[Material for this exercise Boundary: Start]

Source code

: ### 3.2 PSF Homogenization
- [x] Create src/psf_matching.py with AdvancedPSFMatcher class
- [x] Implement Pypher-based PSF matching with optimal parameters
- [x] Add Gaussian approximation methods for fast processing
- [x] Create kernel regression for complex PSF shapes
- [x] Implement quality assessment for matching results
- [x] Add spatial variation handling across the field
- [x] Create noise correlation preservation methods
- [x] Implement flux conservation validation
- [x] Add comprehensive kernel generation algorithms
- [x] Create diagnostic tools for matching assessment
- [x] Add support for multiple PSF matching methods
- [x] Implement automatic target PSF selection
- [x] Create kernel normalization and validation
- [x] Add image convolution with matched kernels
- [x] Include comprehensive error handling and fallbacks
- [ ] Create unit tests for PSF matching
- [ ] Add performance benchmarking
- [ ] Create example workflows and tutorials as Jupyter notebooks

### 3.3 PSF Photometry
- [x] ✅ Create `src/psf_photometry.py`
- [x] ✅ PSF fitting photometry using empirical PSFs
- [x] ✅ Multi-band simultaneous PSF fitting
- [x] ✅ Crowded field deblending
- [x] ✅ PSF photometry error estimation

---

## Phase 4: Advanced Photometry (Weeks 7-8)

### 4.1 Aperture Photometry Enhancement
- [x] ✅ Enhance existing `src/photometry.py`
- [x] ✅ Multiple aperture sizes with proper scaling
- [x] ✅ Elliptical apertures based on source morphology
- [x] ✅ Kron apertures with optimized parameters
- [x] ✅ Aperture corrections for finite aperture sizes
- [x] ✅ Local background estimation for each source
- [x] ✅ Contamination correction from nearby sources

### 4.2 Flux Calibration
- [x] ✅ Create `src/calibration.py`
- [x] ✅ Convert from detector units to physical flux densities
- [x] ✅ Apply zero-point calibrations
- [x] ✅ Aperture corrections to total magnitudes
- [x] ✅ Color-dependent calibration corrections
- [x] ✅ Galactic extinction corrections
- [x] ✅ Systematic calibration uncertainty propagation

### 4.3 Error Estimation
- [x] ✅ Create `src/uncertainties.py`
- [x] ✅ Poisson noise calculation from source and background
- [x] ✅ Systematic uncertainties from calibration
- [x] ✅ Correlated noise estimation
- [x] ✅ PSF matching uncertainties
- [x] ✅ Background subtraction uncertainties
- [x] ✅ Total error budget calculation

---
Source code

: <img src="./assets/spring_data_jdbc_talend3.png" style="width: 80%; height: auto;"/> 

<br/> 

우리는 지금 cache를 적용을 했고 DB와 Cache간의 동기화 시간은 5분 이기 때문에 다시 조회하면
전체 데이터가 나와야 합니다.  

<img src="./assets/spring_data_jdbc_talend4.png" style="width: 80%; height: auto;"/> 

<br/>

[Material for this exercise Boundary: End]

§ Exercise goal
Pick out each line of the records that contains the string "apertures", copying every such line in full. Matching is case-sensitive.

§ Your solution
- [x] ✅ Elliptical apertures based on source morphology
- [x] ✅ Kron apertures with optimized parameters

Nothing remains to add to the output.